Brief → In the entries below, count each line where "Calça" appears. Give the total and nothing more.

Stored entries
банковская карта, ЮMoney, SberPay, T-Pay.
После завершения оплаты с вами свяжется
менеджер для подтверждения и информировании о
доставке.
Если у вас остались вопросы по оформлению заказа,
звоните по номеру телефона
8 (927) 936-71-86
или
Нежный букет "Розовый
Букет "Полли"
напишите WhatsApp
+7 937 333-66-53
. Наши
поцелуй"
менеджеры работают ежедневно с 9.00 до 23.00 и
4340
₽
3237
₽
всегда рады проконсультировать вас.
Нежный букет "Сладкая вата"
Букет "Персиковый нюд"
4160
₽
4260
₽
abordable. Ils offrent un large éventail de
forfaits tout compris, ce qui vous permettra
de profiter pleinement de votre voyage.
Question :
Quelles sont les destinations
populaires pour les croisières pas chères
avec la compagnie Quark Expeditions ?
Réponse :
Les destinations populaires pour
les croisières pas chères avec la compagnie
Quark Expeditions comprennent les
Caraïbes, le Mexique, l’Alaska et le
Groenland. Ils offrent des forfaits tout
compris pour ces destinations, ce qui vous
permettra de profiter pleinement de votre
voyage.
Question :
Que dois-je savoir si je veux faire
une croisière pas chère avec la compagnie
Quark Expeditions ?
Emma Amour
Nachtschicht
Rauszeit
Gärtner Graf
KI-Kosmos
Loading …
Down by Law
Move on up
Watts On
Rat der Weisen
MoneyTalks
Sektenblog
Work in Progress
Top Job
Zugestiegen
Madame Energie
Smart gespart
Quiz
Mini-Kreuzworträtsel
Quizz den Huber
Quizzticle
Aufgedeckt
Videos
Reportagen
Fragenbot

* * *

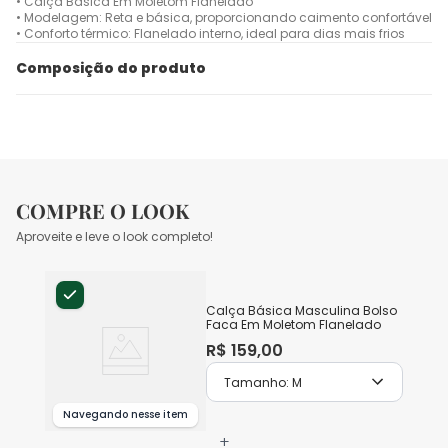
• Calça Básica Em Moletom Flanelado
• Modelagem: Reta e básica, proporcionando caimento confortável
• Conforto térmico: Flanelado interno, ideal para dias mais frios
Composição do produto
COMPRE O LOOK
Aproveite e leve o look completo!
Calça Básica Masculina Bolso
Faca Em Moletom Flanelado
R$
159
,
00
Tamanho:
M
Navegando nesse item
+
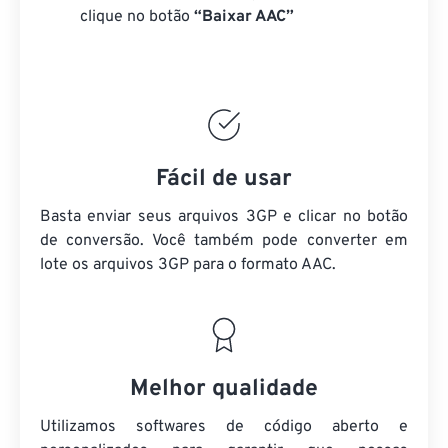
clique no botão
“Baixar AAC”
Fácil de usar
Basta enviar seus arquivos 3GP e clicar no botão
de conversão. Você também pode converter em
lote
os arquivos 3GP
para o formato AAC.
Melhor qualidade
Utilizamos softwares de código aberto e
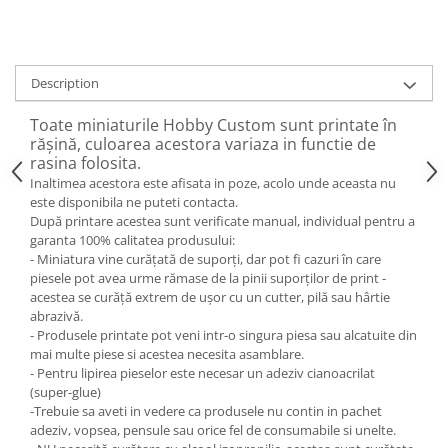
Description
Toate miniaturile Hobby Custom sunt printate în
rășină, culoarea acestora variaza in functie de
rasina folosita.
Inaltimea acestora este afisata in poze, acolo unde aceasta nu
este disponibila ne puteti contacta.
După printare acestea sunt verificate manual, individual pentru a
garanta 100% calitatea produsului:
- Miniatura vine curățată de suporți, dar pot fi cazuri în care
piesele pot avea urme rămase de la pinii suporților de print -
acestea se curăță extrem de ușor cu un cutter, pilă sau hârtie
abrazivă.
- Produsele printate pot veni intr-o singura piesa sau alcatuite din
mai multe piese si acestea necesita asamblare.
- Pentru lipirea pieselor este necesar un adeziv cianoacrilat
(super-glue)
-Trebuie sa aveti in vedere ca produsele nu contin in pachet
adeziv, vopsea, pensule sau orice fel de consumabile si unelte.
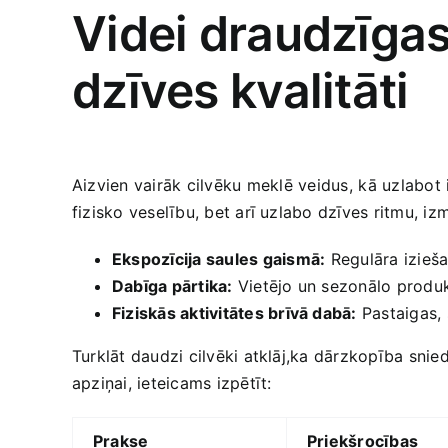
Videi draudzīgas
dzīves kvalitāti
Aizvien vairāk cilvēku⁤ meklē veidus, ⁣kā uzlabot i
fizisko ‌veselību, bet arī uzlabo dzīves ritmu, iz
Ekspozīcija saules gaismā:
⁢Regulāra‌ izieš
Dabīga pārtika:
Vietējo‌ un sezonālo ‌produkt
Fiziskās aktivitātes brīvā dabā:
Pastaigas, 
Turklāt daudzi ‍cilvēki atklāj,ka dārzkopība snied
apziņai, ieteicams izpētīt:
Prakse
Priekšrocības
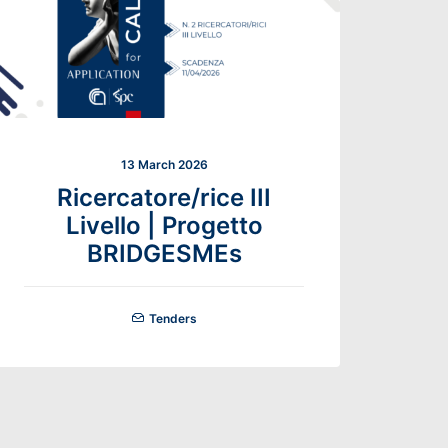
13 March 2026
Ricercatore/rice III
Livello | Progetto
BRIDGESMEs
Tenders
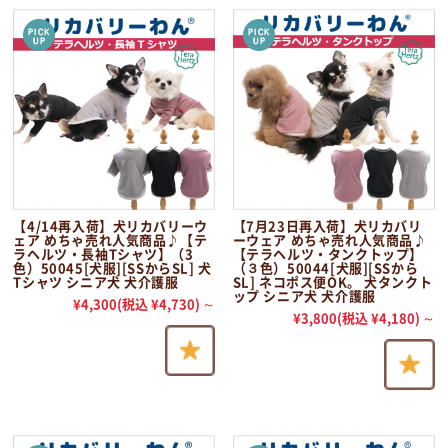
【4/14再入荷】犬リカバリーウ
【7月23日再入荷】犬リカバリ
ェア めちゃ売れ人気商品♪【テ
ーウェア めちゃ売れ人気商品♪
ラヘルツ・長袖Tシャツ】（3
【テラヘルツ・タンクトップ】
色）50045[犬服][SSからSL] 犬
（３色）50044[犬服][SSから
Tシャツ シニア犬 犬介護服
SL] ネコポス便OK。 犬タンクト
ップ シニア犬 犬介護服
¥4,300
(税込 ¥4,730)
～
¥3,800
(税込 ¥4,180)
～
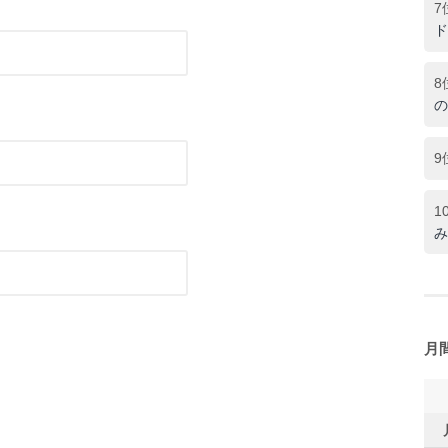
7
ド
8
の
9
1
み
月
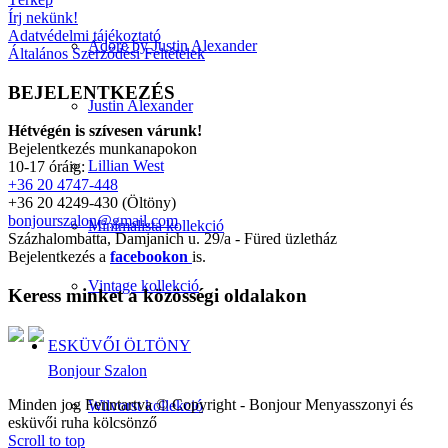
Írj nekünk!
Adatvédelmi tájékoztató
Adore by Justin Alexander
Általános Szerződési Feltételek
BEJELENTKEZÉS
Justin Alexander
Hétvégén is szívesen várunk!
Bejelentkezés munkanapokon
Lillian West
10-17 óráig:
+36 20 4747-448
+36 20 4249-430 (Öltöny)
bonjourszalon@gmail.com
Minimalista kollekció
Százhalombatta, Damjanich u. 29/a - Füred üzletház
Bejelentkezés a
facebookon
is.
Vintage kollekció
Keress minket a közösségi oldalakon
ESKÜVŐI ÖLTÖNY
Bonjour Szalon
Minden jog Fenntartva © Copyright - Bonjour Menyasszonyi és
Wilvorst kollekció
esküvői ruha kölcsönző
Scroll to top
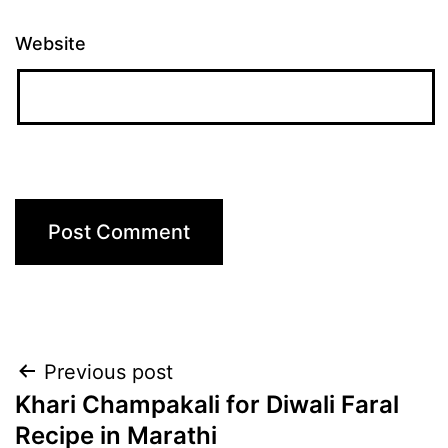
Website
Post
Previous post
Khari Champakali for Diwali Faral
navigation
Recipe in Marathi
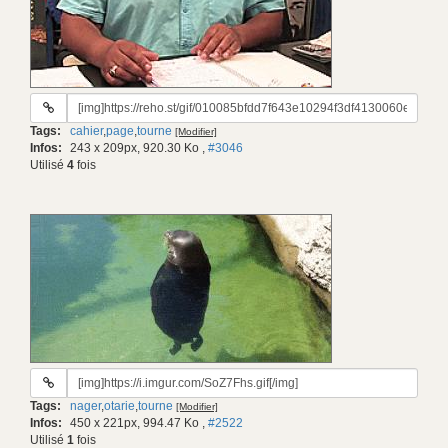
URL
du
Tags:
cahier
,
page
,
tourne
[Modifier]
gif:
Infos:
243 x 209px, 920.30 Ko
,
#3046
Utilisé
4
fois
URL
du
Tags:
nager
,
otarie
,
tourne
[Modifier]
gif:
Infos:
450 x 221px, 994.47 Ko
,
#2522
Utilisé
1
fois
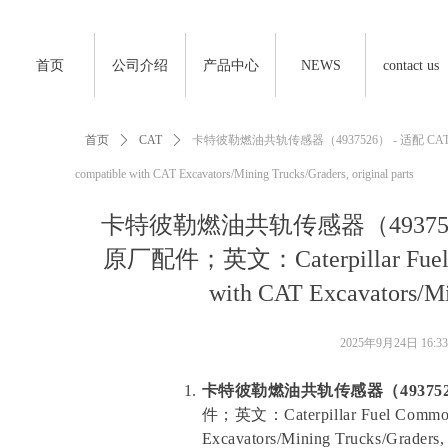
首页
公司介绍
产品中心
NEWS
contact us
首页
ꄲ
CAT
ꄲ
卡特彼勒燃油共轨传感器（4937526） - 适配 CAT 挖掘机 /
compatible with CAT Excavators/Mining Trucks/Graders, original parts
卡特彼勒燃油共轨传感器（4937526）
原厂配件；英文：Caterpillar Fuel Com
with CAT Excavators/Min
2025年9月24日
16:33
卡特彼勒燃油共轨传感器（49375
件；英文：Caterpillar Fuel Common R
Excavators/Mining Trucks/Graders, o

--

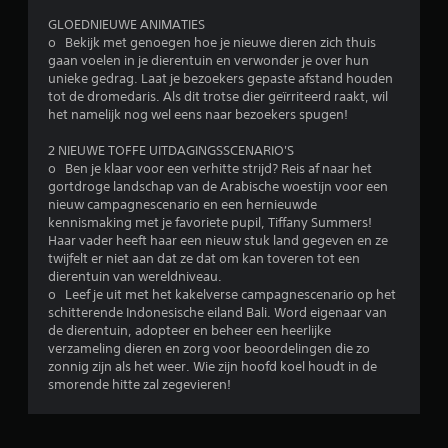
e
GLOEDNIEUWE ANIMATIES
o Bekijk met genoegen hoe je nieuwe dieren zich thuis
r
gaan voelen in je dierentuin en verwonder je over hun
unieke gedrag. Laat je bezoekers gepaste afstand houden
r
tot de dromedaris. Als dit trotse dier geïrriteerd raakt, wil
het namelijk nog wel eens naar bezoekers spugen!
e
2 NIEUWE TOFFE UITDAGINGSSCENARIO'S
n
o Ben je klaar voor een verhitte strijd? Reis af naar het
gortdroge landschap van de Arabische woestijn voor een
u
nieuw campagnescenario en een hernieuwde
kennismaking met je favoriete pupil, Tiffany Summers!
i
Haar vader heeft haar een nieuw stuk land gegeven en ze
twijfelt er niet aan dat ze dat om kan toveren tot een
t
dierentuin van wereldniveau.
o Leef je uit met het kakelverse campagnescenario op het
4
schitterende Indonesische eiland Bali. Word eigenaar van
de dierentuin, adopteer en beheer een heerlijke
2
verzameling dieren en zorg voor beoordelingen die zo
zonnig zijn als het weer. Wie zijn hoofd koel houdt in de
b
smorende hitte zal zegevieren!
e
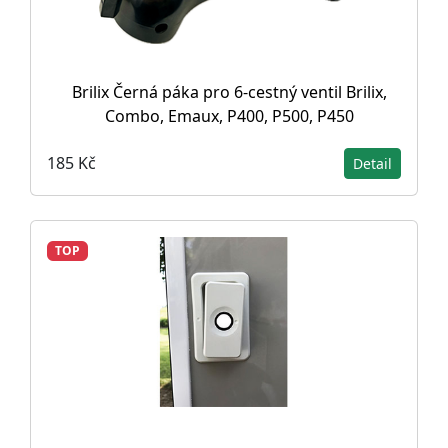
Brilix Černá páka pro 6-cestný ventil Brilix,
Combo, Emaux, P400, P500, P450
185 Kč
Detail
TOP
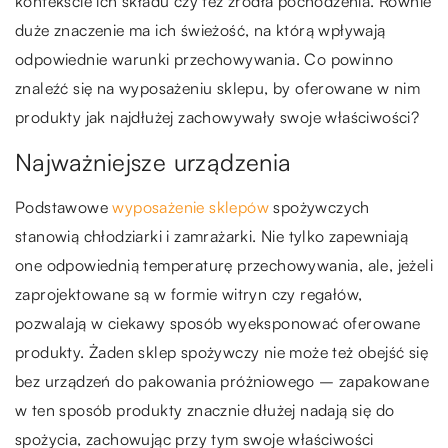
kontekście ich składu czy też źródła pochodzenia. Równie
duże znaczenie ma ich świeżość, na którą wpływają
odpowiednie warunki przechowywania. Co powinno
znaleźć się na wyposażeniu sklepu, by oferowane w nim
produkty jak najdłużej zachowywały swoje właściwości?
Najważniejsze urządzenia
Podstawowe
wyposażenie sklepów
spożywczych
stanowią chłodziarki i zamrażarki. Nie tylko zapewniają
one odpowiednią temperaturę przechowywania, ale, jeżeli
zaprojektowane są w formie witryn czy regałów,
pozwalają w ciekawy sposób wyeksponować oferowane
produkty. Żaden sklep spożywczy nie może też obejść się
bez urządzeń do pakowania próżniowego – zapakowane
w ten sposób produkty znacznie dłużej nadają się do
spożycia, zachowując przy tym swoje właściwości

Answer space → 2